Le centre de recherche belge imec a présenté ce qui est présenté comme le tout premier dispositif de qubit à point quantique fabriqué à l'aide de la lithographie par ultraviolets extrêmes (EUV) à haute ouverture numérique (High NA). Cette annonce, faite dans un communiqué officiel, marque une étape importante dans le rapprochement entre les techniques de production des semi-conducteurs classiques et l'émergence de l'informatique quantique.

Les qubits à points quantiques sont l'une des architectures prometteuses pour le calcul quantique. Leur fabrication repose sur la capacité à définir des structures extrêmement petites et précises dans un matériau semiconducteur. Jusqu'à présent, leur réalisation faisait appel à des méthodes de lithographie électronique (e-beam), un procédé séquentiel lent et difficilement industrialisable.

Une approche industrielle inédite

imec a réussi à utiliser la lithographie EUV High NA – une technologie développée pour la production en série des puces les plus avancées – pour créer un dispositif fonctionnel de qubit à point quantique. Cette technique permet de dessiner des motifs de l'ordre du nanomètre sur une surface de silicium, avec un rendement et une précision bien supérieurs à la lithographie électronique. Le communiqué indique que ce résultat constitue une première mondiale et ouvre la voie à une fabrication à grande échelle de qubits sur des substrats de silicium, en utilisant les infrastructures existantes de l'industrie des semi-conducteurs.

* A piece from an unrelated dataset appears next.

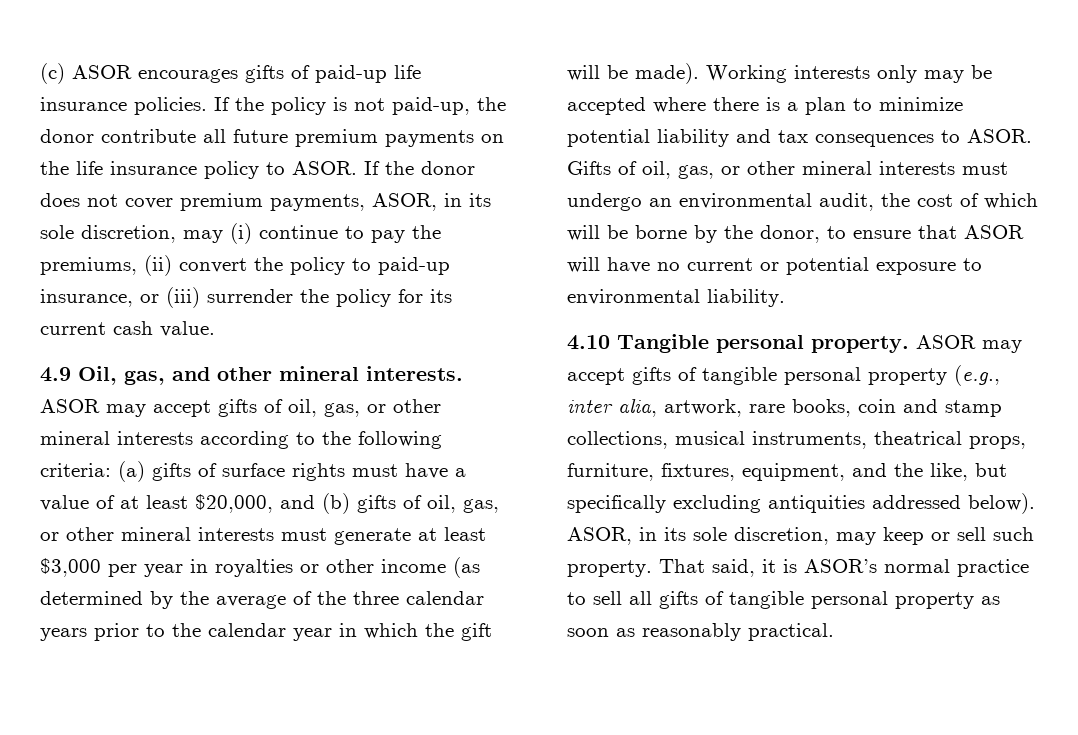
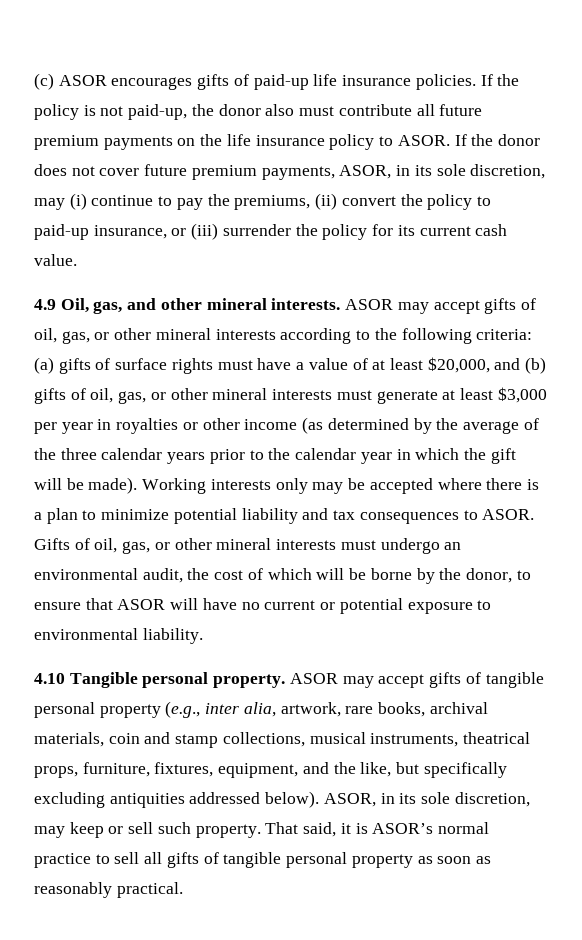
(94, 136) none -> [265,104,335,116] also must
(173, 203) none -> [144,164,188,176] future
(851, 408) none -> [429,702,488,714] [34,732,104,747] archival materials,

Les chercheurs d'imec démontrent ainsi que les transistors à points quantiques, qui forment la base de ces qubits, peuvent être produits par les mêmes chaînes de fabrication que les puces logiques ou mémoire. Cela pourrait considérablement réduire les coûts et les obstacles techniques à la construction de processeurs quantiques comportant des milliers, voire des millions de qubits.

Conséquences pour le calcul quantique

Cette percée technique pourrait avoir des implications majeures pour le développement de l'informatique quantique. En permettant de fabriquer des qubits avec les outils de la microélectronique conventionnelle, le travail d'imec s'inscrit dans la feuille de route de l'industrie visant à intégrer des composants quantiques sur silicium. L'utilisation de la lithographie EUV High NA garantit une meilleure uniformité des dispositifs et une réduction des défauts, deux éléments critiques pour le contrôle de l'état quantique des qubits.

L'annonce ne précise pas la température de fonctionnement des qubits fabriqués – un point crucial, car la plupart des qubits à points quantiques nécessitent des températures cryogéniques (proches du zéro absolu). Toutefois, le simple fait d'avoir démontré qu'une technique de lithographie industrielle peut produire des structures quantiques fonctionnelles est perçu comme un jalon technique important.

Un jalon pour imec et l'industrie

imec, basé à Louvain, est un centre de recherche mondialement reconnu dans le domaine des nanotechnologies et des semi-conducteurs. Il travaille en étroite collaboration avec les plus grands fabricants de puces, comme ASML (fournisseur des machines EUV High NA), TSMC, Intel ou Samsung. La réussite annoncée renforce la position d'imec comme acteur clé dans le développement des technologies de rupture, à l'intersection de la microélectronique classique et de l'informatique quantique.

Les détails techniques complets de ce dispositif pourraient être présentés lors de conférences scientifiques ou dans des publications spécialisées à venir. Cette première mondiale laisse entrevoir un avenir où les processeurs quantiques pourraient être fabriqués dans les mêmes usines que les processeurs classiques, accélérant ainsi le passage de l'informatique quantique de l'état de prototype à une réalité commerciale.